▸ Task directions: Locate every line in the records below that contains the word "dimagrire" and copy each of those lines. Matching is case-sensitive.

▸ Exercise materials:

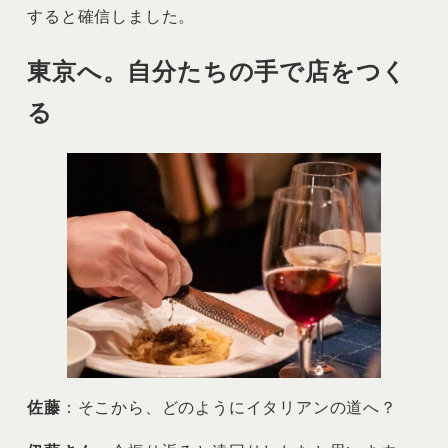
すると確信しました。
東京へ。自分たちの手で店をつく
る
佐藤
：そこから、どのようにイタリアンの道へ？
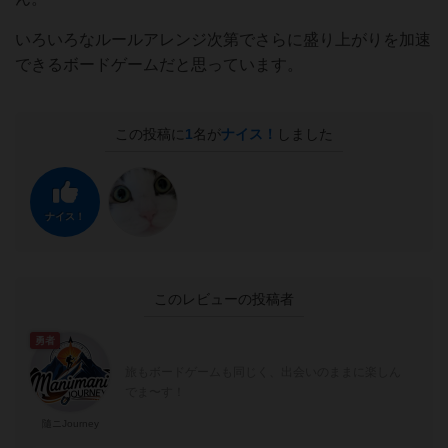
いろいろなルールアレンジ次第でさらに盛り上がりを加速
できるボードゲームだと思っています。
この投稿に
1
名が
ナイス！
しました
ナイス！
このレビューの投稿者
勇者
旅もボードゲームも同じく、出会いのままに楽しん
でま〜す！
隨ニJourney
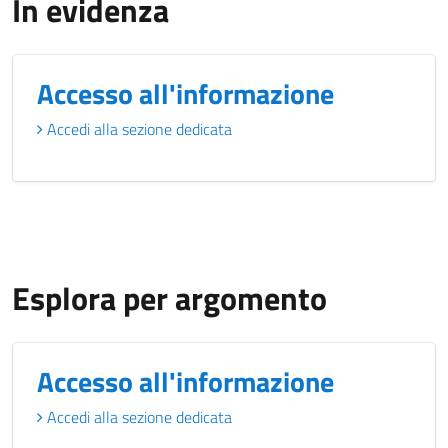
In evidenza
Accesso all'informazione
Accedi alla sezione dedicata
Esplora per argomento
Accesso all'informazione
Accedi alla sezione dedicata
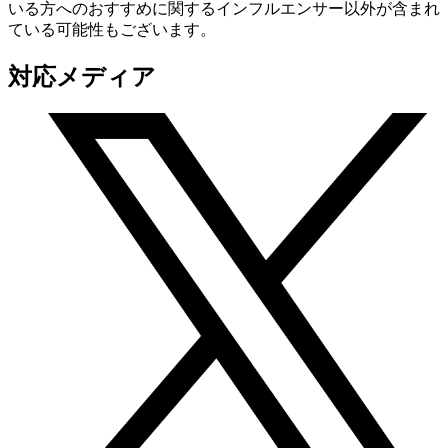
いる方へのおすすめに関するインフルエンサー以外が含まれ
ている可能性もございます。
対応メディア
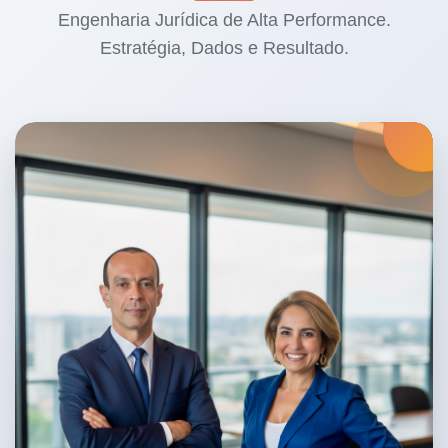
Engenharia Jurídica de Alta Performance.
Estratégia, Dados e Resultado.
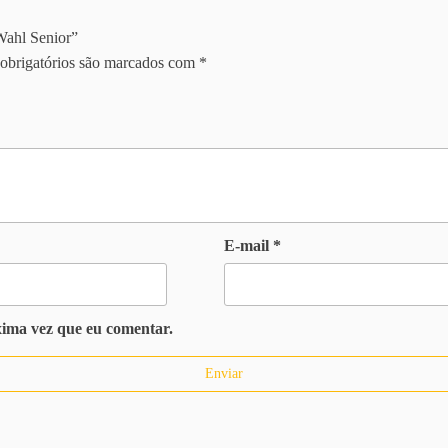
Wahl Senior”
obrigatórios são marcados com
*
E-mail
*
xima vez que eu comentar.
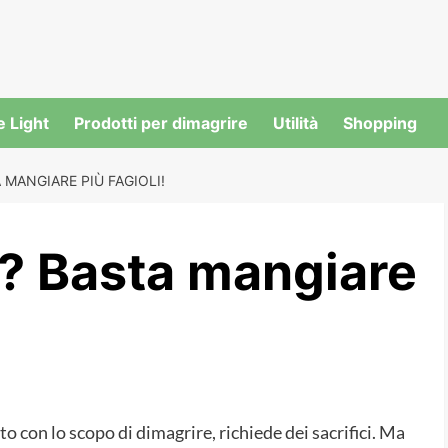
e Light
Prodotti per dimagrire
Utilità
Shopping
 MANGIARE PIÙ FAGIOLI!
? Basta mangiare
to con lo scopo di dimagrire, richiede dei sacrifici. Ma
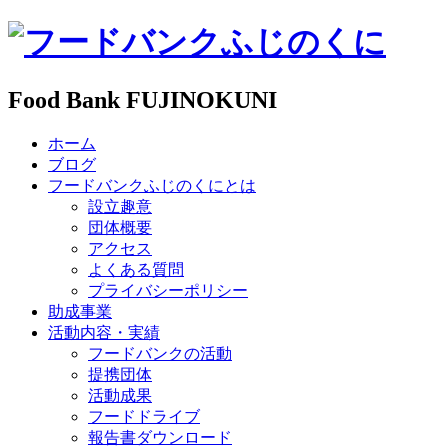
Food Bank FUJINOKUNI
ホーム
ブログ
フードバンクふじのくにとは
設立趣意
団体概要
アクセス
よくある質問
プライバシーポリシー
助成事業
活動内容・実績
フードバンクの活動
提携団体
活動成果
フードドライブ
報告書ダウンロード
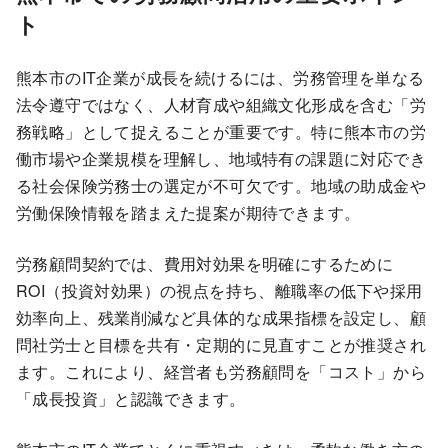
ト
熊本市のIT企業が成長を続けるには、労務管理を単なる
法令遵守ではなく、人材育成や組織文化形成を含む「労
務戦略」として捉えることが重要です。特に熊本市の労
働市場や企業規模を理解し、地域特有の課題に対応でき
る社会保険労務士の選定が不可欠です。地域の助成金や
労働保険情報を踏まえた提案が期待できます。
労務顧問契約では、費用対効果を明確にするために
ROI（投資対効果）の視点を持ち、離職率の低下や採用
効率向上、残業削減など具体的な成果指標を設定し、顧
問社労士と目標を共有・定期的に見直すことが推奨され
ます。これにより、経営者も労務顧問を「コスト」から
「成長投資」と認識できます。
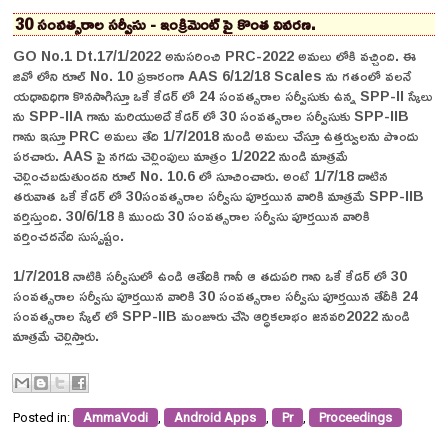
30 సంవత్సరాల సర్వీసు - ఇంక్రిమెంట్ పై కొంత వివరణ.
GO No.1 Dt.17/1/2022 అనుసరించి PRC-2022 అమలు లోకి వచ్చింది. ఈ
జివో లోని రూల్ No. 10 ప్రకారంగా AAS 6/12/18 Scales ను గతంలో వలనే
యధావిధిగా కొనసాగిస్తూ ఒకే కేడర్ లో 24 సంవత్సరాల సర్వీసుకు ఉన్న SPP-II స్కేలు
ను SPP-IIA గాను మరియుఅదే కేడర్ లో 30 సంవత్సరాల సర్వీసుకు SPP-IIB
గాను ఇస్తూ PRC అమలు తేది 1/7/2018 నుండి అమలు చేస్తూ ఉత్తర్వులను పొందు
పరచారు. AAS పై నగదు చెల్లింపులు మాత్రం 1/2022 నుండి మాత్రమే
చెల్లించబడుతుందని రూల్ No. 10.6 లో సూచించారు. అంటే 1/7/18 దాటిన
తరువాత ఒకే కేడర్ లో 30సంవత్సరాల సర్వీసు పూర్తయిన వారికి మాత్రమే SPP-IIB
వర్తిస్తుంది. 30/6/18 కి ముందు 30 సంవత్సరాల సర్వీసు పూర్తయిన వారికి
వర్తించదనేది సుస్పష్టం.
1/7/2018 నాటికి సర్వీసులో ఉండి ఆతేదికి గానీ ఆ తదుపరి గాని ఒకే కేడర్ లో 30
సంవత్సరాల సర్వీసు పూర్తయిన వారికి 30 సంవత్సరాల సర్వీసు పూర్తయిన తేదీకి 24
సంవత్సరాల స్కేల్ లో SPP-IIB మంజూరు చేసి ఆర్ధికలాభం జనవరి2022 నుండి
మాత్రమే చెల్లిస్తారు.
Posted in:
AmmaVodi
,
Android Apps
,
Pr
,
Proceedings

▸ Answer area:
Prodotti per dimagrire
to con lo scopo di dimagrire, richiede dei sacrifici. Ma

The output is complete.